Pouvant s'élever à des altitudes records dépassant les 10000 mètres, atteindre 3 mètres d'envergure et pour certain peser jusqu'à 14 kg faisant de lui l'oiseau volant le plus lourd au monde, le vautour, ce équarrisseur naturel est en voie de disparition....
Le scénario est simple, un animal meurt, les vautours arrivent pour faire la besogne, peu ragoûtante il est vrai, mais la nature les a conçus ainsi.
Ils sont les éboueurs hors paire que la nature a réalisé pour son extraordinaire cycle de vie.
Moins de 12 heures plus tard la carcasse est nettoyée aucune maladie ne sera propagée et les vautours peuvent regagner leurs aires de repos !
10 heures après son repas, au nid, le vautour est atteint de tremblement, son coup tombe, l'oiseau vit toujours mais il nous sera impossible de le sauver, il est déjà trop tard le lendemain l'oiseau sera mort....
Ils sont des centaines de milliers à avoir disparus de cette façon.
En moins de 15 ans C'est plus de 99% (la RSPB annonce 99,7%) de la population des vautours du sud Ouest asiatique qui a disparu de notre planète.
C'est une catastrophe écologique sans non et dont ont entrevoie à peine toutes les conséquences dont seul l'homme est responsable !
Pour retrouver le nombre initial des vautours en admettant que l'ont puissent sauver les trois espèces menacées, nous mettrons plus de trois cent ans avant que les vautours ne retrouvent leurs places et leurs utilités.... Cela, si dès à présent on prévoit un système pour remplacer les incinérateurs (en construction pour palier à la crise) par un retour progressif des équarrisseurs naturels quant ils seront près.
C'est un travail que nous devons faire, nous devons le réaliser de façons méthodiques, comme les bâtisseurs des cathédrales ou l'ouvrier qui posait la première pierre de l'édifice ne voyait jamais la pose de la flèche au sommet de l'ouvrage auquel il a pourtant participé parfaitement.
Nous devons cesser de toujours nous appuyer sur l'état ou les gouvernements pour faire ce qui est simplement notre devoir d'être humain.
L'avenir dépendra de cette conscientisation.
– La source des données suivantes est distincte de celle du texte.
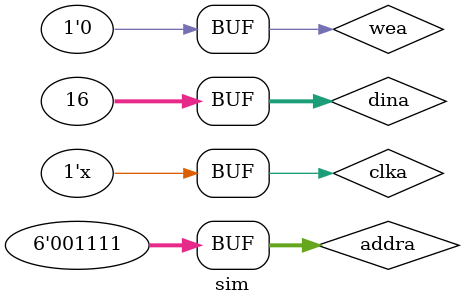
<source format=v>
`timescale 1ns / 1ps



module sim;
  reg clka;
  reg wea;
  reg [5:0] addra;
  reg [31:0] dina;
  wire [31:0] douta;

  RAM_B uut (
      .clka (clka),
      .wea  (wea),
      .addra(addra),
      .dina (dina),
      .douta(douta)
  );
  always begin
    #1 clka = ~clka;
  end

  initial begin
   clka = 0;
   wea  = 0;
   addra = 0; #3; 
   addra = 1; #3;
   addra = 2; #3;
   addra = 3; #3;
   addra = 4; #3;
   addra = 5; #3;
   addra = 6; #3;
   addra = 7; #3;
   addra = 8; #3;
   addra = 9; #3;
    #3 wea = 1;
	addra = 0; dina = 32'h1; #3;
	addra = 1; dina = 32'h2; #3;
	addra = 2; dina = 32'h3; #3;
	addra = 3; dina = 32'h4; #3;
	addra = 4; dina = 32'h5; #3;
	addra = 5; dina = 32'h6; #3;
	addra = 6; dina = 32'h7; #3;
	addra = 7; dina = 32'h8; #3;
	addra = 8; dina = 32'h9; #3;
	addra = 9; dina = 32'hA; #3;
	addra = 10; dina = 32'hB; #3;
	addra = 11; dina = 32'hC; #3;
	addra = 12; dina = 32'hD; #3;
	addra = 13; dina = 32'hE; #3;
	addra = 14; dina = 32'hF; #3;
	addra = 15; dina = 32'h10; #3;
    #3 wea = 0;
	addra = 0; #3;
	addra = 1; #3;
	addra = 2; #3;
	addra = 3; #3;
	addra = 4; #3;
	addra = 5; #3;
	addra = 6; #3;
	addra = 7; #3;
	addra = 8; #3;
	addra = 9; #3;
	addra = 10; #3;
	addra = 11; #3;
	addra = 12; #3;
	addra = 13; #3;
	addra = 14; #3;
	addra = 15; #3;
  end

endmodule
</source>
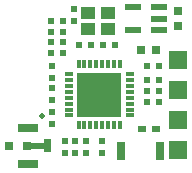
<source format=gts>
G04*
G04 #@! TF.GenerationSoftware,Altium Limited,Altium Designer,20.0.1 (14)*
G04*
G04 Layer_Color=8388736*
%FSLAX44Y44*%
%MOMM*%
G71*
G01*
G75*
%ADD18R,0.5080X0.5080*%
%ADD19R,0.5080X0.5080*%
%ADD20C,0.5000*%
%ADD21R,0.8000X1.5240*%
%ADD22R,0.8000X0.3302*%
%ADD23R,0.3302X0.8000*%
%ADD24R,3.8000X3.8000*%
%ADD25R,1.7000X0.8000*%
%ADD26R,0.7000X0.7000*%
%ADD27R,0.7000X0.5800*%
%ADD28R,1.6000X1.6000*%
%ADD29R,1.2000X1.0000*%
%ADD30R,1.4500X0.5500*%
%ADD31R,1.4500X0.5500*%
%ADD32R,0.7620X0.7620*%
%ADD33R,0.7620X0.7620*%
G36*
X41639Y18001D02*
X35639Y18001D01*
Y21001D01*
X24212D01*
X23478Y20267D01*
X20800D01*
X18906Y22161D01*
Y24839D01*
X20800Y26733D01*
X23478D01*
X24212Y25999D01*
X35639D01*
Y28999D01*
X41639D01*
X41639Y18001D01*
D02*
G37*
D18*
X51750Y120250D02*
D03*
X41750D02*
D03*
X51750Y102250D02*
D03*
X41750D02*
D03*
X123117Y61000D02*
D03*
X133117D02*
D03*
X123000Y91000D02*
D03*
X133000D02*
D03*
X51750Y111250D02*
D03*
X41750D02*
D03*
Y129250D02*
D03*
X51750D02*
D03*
X75000Y108750D02*
D03*
X65000D02*
D03*
X123117Y79000D02*
D03*
X133117D02*
D03*
X123117Y70000D02*
D03*
X133117D02*
D03*
X85500Y108750D02*
D03*
X95500D02*
D03*
D19*
X84750Y27250D02*
D03*
Y17250D02*
D03*
X42000Y62500D02*
D03*
Y72500D02*
D03*
Y91000D02*
D03*
Y81000D02*
D03*
Y41750D02*
D03*
Y51750D02*
D03*
X53000Y27250D02*
D03*
Y17250D02*
D03*
X62000D02*
D03*
Y27250D02*
D03*
X71250Y17250D02*
D03*
Y27250D02*
D03*
X60500Y129000D02*
D03*
Y139000D02*
D03*
D20*
X34000Y48500D02*
D03*
D21*
X134005Y19500D02*
D03*
X100995D02*
D03*
D22*
X56469Y84256D02*
D03*
X56469Y79253D02*
D03*
X56469Y74252D02*
D03*
X56469Y69251D02*
D03*
Y64249D02*
D03*
X56469Y59248D02*
D03*
X56469Y54247D02*
D03*
Y49246D02*
D03*
X108031D02*
D03*
Y54247D02*
D03*
X108031Y59248D02*
D03*
X108031Y64249D02*
D03*
Y69251D02*
D03*
X108031Y74252D02*
D03*
X108031Y79253D02*
D03*
Y84254D02*
D03*
D23*
X64746Y40969D02*
D03*
X69747D02*
D03*
X74748Y40969D02*
D03*
X79749Y40969D02*
D03*
X84751D02*
D03*
X89752Y40969D02*
D03*
X94753Y40969D02*
D03*
X99754D02*
D03*
Y92531D02*
D03*
X94753D02*
D03*
X89752Y92531D02*
D03*
X84751Y92531D02*
D03*
X79749D02*
D03*
X74748Y92531D02*
D03*
X69747Y92531D02*
D03*
X64746D02*
D03*
D24*
X82250Y66750D02*
D03*
D25*
X22000Y39000D02*
D03*
Y8000D02*
D03*
D26*
X21250Y23500D02*
D03*
X5639D02*
D03*
D27*
X118750Y37750D02*
D03*
X130750D02*
D03*
D28*
X149000Y96050D02*
D03*
Y70650D02*
D03*
Y45250D02*
D03*
Y19850D02*
D03*
D29*
X90000Y135750D02*
D03*
X73000D02*
D03*
Y122750D02*
D03*
X90000D02*
D03*
D30*
X132750Y121750D02*
D03*
D31*
X132750Y131250D02*
D03*
Y140750D02*
D03*
X111250D02*
D03*
Y121750D02*
D03*
D32*
X130749Y104749D02*
D03*
X117749D02*
D03*
D33*
X148999Y124751D02*
D03*
Y137751D02*
D03*
M02*

</source>
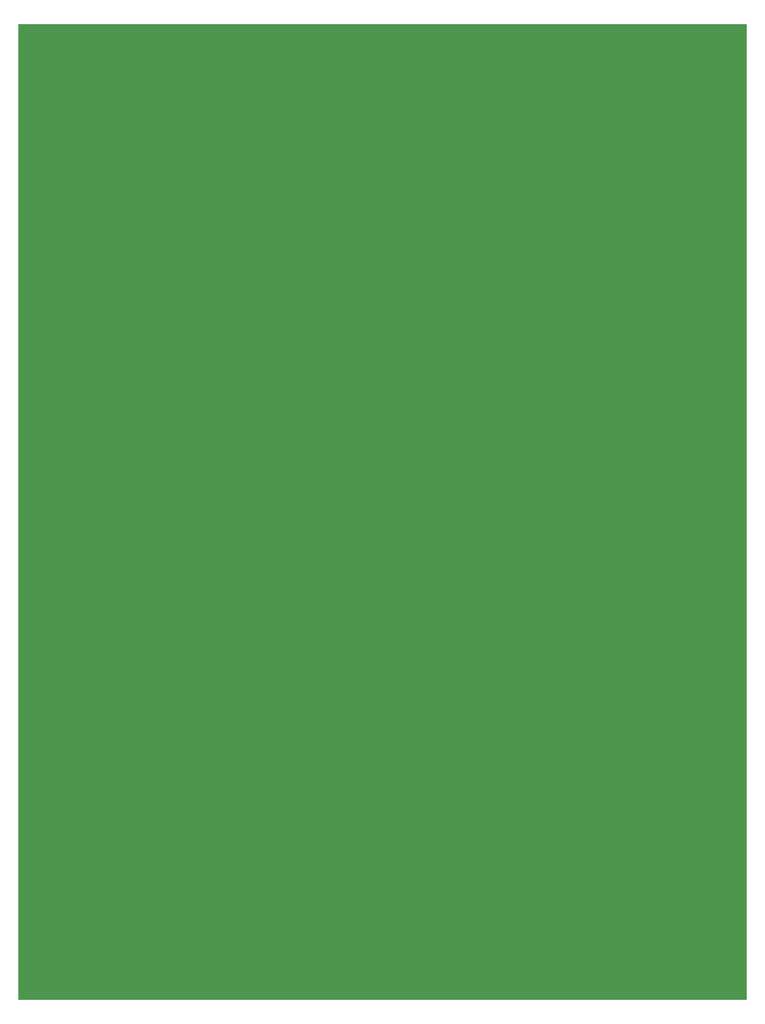
<source format=gbr>
G04 DipTrace 3.0.0.0*
G04 Board.gbr*
%MOIN*%
G04 #@! TF.FileFunction,Drawing,Board polygon*
G04 #@! TF.Part,Single*
%FSLAX26Y26*%
G04*
G70*
G90*
G75*
G01*
G04 BoardPoly*
%LPD*%
G36*
X393701Y393701D2*
X3307087D1*
Y4291339D1*
X393701D1*
Y393701D1*
G37*
M02*

</source>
Lorsque j'ai fondé à Aywaille les jardins du ciel et demandé le statut de refuge pour ce centre je poursuivais un rêve : Celui d'en créer d'autre à travers le monde, c'est plus difficile que ce que j'avais estimé (sans compter mes opposants) mais la vie est belle et ce sont les vautours (auxquels d'ailleurs je suis particulièrement attaché) qui par leurs désarrois me procure l'opportunité de créer le deuxième centre des jardins du ciel.
Après la Belgique et sans l'abandonner, c'est à présent au Népal que le second centre est en construction pour y être reconnus comme sanctuaire aux vautours....
Ne rencontrent là-bas que soutient et encouragement je pense que le sanctuaire « les jardins du ciel 2 » serra en fonction dès 2010.
Les jardins du ciel avancent merci de votre soutien.